Does anyone know of a knitting/craft group in southern Monmouth County NJ. I'll be moving to Wall NJ this coming week and would love to make some new knitting/crafting friends in my new neighborhood.


----------



## Hummingbird Haven (Oct 7, 2011)

Chelsea Yarn in Colts Neck is wonderful. The owner Christina is a super person and they are very welcoming and friendly.. Check out their website. They offer classes and events and have a fabulous selection of yarn and and etc..

http://www.chelseayarns.com


----------



## vchldtc (Jul 10, 2013)

Some of the churches and libraries in the area have goups. St.

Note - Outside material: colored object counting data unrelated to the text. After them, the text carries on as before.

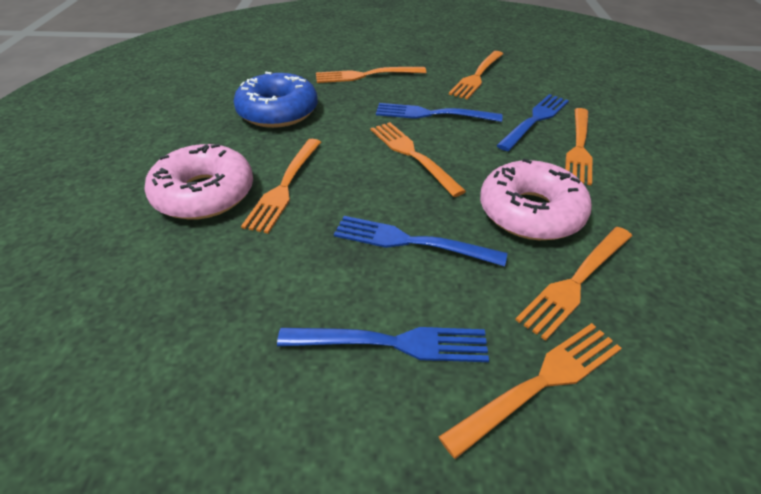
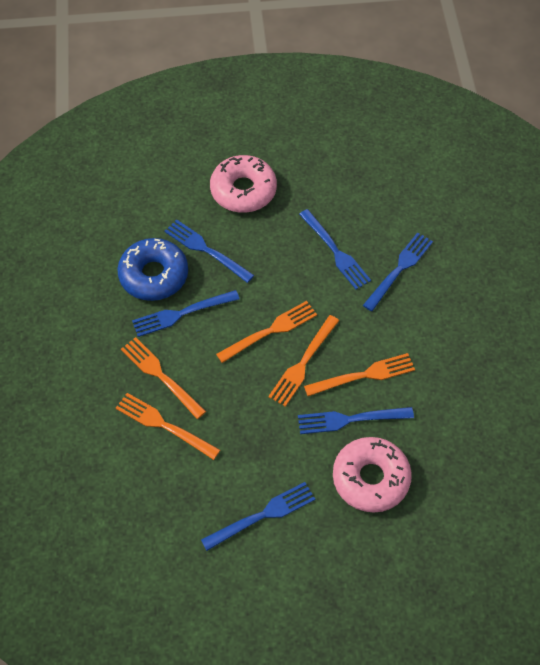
blue fork: [277,327,489,362] [334,216,507,267] [376,103,502,122] [496,94,569,151] = 4 -> [132,290,239,337] [165,219,254,283] [201,482,315,551] [298,407,414,434] [299,209,371,289] [363,232,433,311] = 6
orange fork: [241,139,321,234] [316,67,426,83] [371,122,466,197] [439,323,622,459] [449,51,503,99] [515,227,632,341] [565,108,593,185] = 7 -> [116,393,220,460] [121,337,206,419] [216,301,317,363] [268,315,339,407] [304,353,415,396] = 5

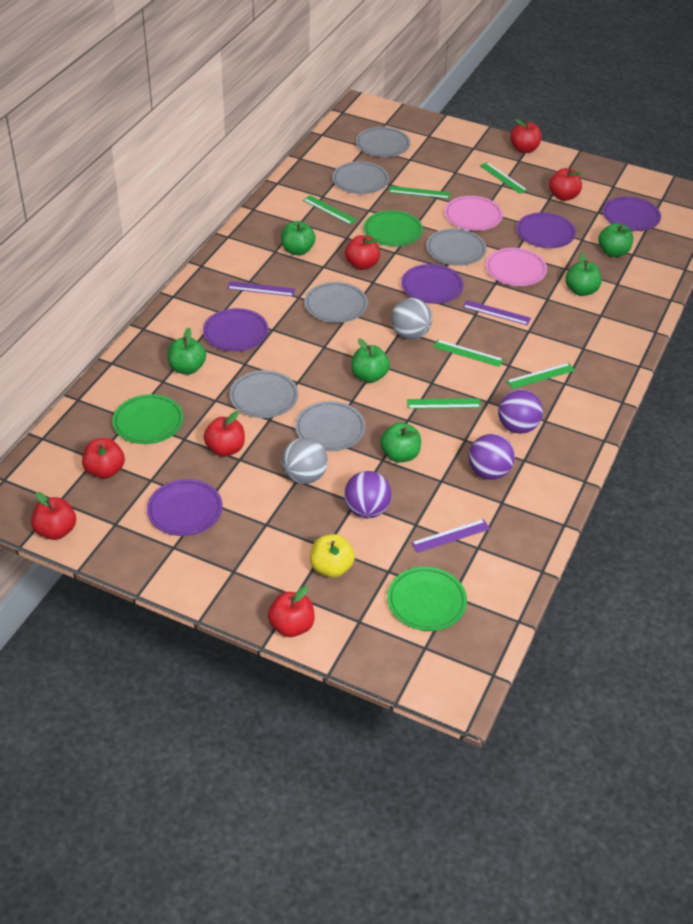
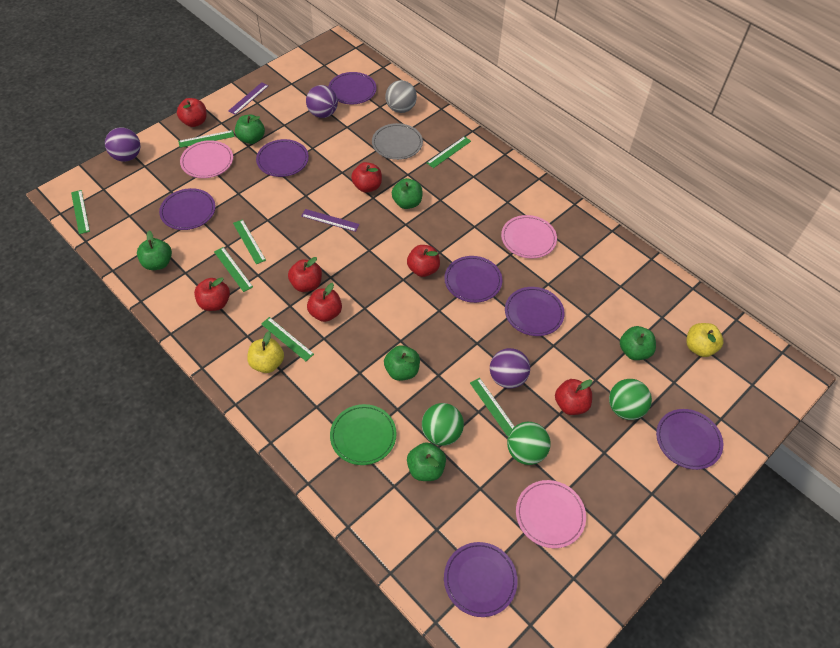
green ball: none = 0 -> [422,403,464,446] [507,422,550,465] [609,379,652,420] = 3
green plate: [112,394,183,444] [364,210,423,246] [387,567,467,631] = 3 -> [330,404,397,465] = 1
green ruler: [303,196,357,225] [389,186,450,199] [407,398,481,409] [433,340,504,367] [480,162,527,194] [507,363,575,389] = 6 -> [71,190,90,234] [178,130,235,148] [214,247,253,292] [233,219,266,264] [261,317,314,361] [427,136,471,168] [470,378,515,436] = 7
grey ball: [281,438,328,484] [391,298,432,339] = 2 -> [385,80,417,113] = 1
grey plate: [229,370,298,418] [295,401,366,451] [304,282,368,323] [332,161,389,194] [356,127,410,157] [426,228,486,266] = 6 -> [372,123,423,160] = 1
pink plate: [444,196,503,231] [486,248,547,286] = 2 -> [180,140,233,178] [501,215,557,258] [516,480,586,548] = 3
purple plate: [147,479,223,536] [203,308,268,351] [401,264,464,304] [516,212,576,248] [602,196,661,231] = 5 -> [159,188,215,230] [256,139,309,177] [328,72,377,104] [444,256,502,303] [444,542,518,617] [505,287,565,336] [656,409,723,470] = 7
purple ruler: [227,281,295,296] [411,519,490,553] [463,300,531,325] = 3 -> [228,82,269,115] [301,209,360,232] = 2
yellow apple: [310,534,355,578] = 1 -> [247,331,284,373] [686,323,724,357] = 2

Rose Belmar and the Bradley Beach Library, along with Neptune City Library.


----------



## gevereth (Aug 18, 2012)

I agree, Chelsea Yarn is THE place !!!
Welcome to Monmouth County, Enjoy.


----------



## morningstar (Mar 24, 2012)

alexdoc said:


> Does anyone know of a knitting/craft group in southern Monmouth County NJ. I'll be moving to Wall NJ this coming week and would love to make some new knitting/crafting friends in my new neighborhood.


If you are moving to an adult/senior/over 55 community, most of those have knitting/crochet/craft/ceramic groups. Many of the towns in Monmouth and Ocean Counties have adult classes, too. Check with the County Colleges, too. Some towns have adult classes for what you want in their high schools at night. Welcome to Monmouth/Ocean Counties and enjoy the beautiful ocean beaches as often as you can.


----------



## alexdoc (Feb 11, 2016)

Thanks everyone for all the tips. I'll definitely try Chelsea Yarn.


----------



## Caesarteaser (Sep 15, 2012)

The Monmouth County library system has a knitting group and Wall Township is a member of the system. They meet twice a month on Thursday evenings.

Navesink knitters meets the second Thursday afternoon of every month.

Stitch in Time yarn shop in Farmingdale has open knitting hours when anyone can join in.

There is Chelsea yarn shop in Colts Neck and also KnitsFabulous in Marlboro as well as the Shore Fiber Arts Guild.

You won't have any trouble finding a group. Good luck and welcome to Monmouth County.


----------